The people of Constituency 005 and 015 can still not understand why a judge, an apology for all that is decent, one Showers cannot only rule against the opposition but took upon herself the role of the National Electoral Commissioner, one Christiana Thorpe, to declare the APC candidates as duly elected.

The two ballot thieves now sit in Parliament where they are supposed to represent the majority of constituents but are in reality there representing the ruling party that came a poor second to all contesting candidates.

There are other cases in which the Judiciary has become a weapon in the arsenal of the despot at State House.

Cases hatched against opposition supporters are mysteriously dropped should the accused declare membership of the ruling APC party. The Falley case is just one example.

One that takes the icing on the corruption cake to a higher level is that involving the Minority Leader of the House, one Bernadette Lahai.

This is an MP of the opposition SLPP who had been removed from that post by her Parliamentary colleagues. Yet she is still there because she now serves the cause of the ruling party, agreeing to any and all undemocratic moves by the ruling party.

It was the ruling party, we suspect that advised her to take the SLPP MPs to court where the Judiciary, true to its corrupt form slapped an injunction against any move that would see her legally removed from her position as Minority Leader.

Kindly recall what we wrote back then in 2014 while reminding all and sundry about January 6, 1999 -

"Treason, in our view, is not only the taking up of arms to replace a government that is voted into office in a free, fair and violence-free election, but treason charges can be laid against a President who having taken the oath of office to defend the constitution, deliberately and in a calculating manner goes against the key elements of that document that defines the position he holds.

His accomplices should include, among others the Chief Justice Umu Hawa Tejan-Jalloh, the Head of the Electoral Commission Christiana Thorpe and the Head of the Anti Corruption Commission Joseph Fitzgerald Kamara. These are the victims of state-sponsored brutality as APC thugs attacked the offices of the main opposition SLPP in 2009.
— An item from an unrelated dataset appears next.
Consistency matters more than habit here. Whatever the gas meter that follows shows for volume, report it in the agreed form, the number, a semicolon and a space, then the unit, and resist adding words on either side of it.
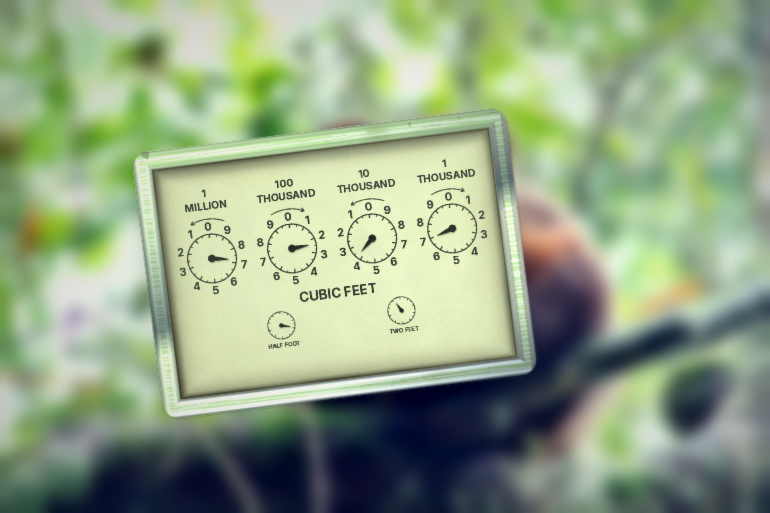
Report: 723700; ft³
These named officials know and are aware of their duty to the people of Sierra Leone as defined in the Constitution and other documents relating to the discharge of their duties, but have failed to do so. Instead they have become a part of a concerted plot against the people of Sierra Leone who are now forced to suffer further agony.

Thanks to a system orchestrated with the help of others still to be identified, where the rule of law has become almost non-existent unless you are a party activist or have direct connections to State House from where the smoke and mirrors President presides over the fate of the millions of poor and disadvantaged and unconnected Sierra Leoneans in their own God-given country."

Let us leave you with this observation from the final report of the TRC -

"The judiciary has not been independent for the past two decades. The executive arm of government was directly involved in the judicial processes, which invariably inhibited access to justice.

Backlog of cases became the order of the day as the courts became overcrowded with cases.

"Justice delayed is justice denied...People were held custody for long periods without trial. Most Magistrates and judges were accused of being notorious for bribe taking and were known to have adjudicated matters in favour of their clients.

The instruments and structures used by the judiciary were and are still obsolete. Most of the laws are not in consonant with international standards and therefore only protected the political aspiration of the ruling party."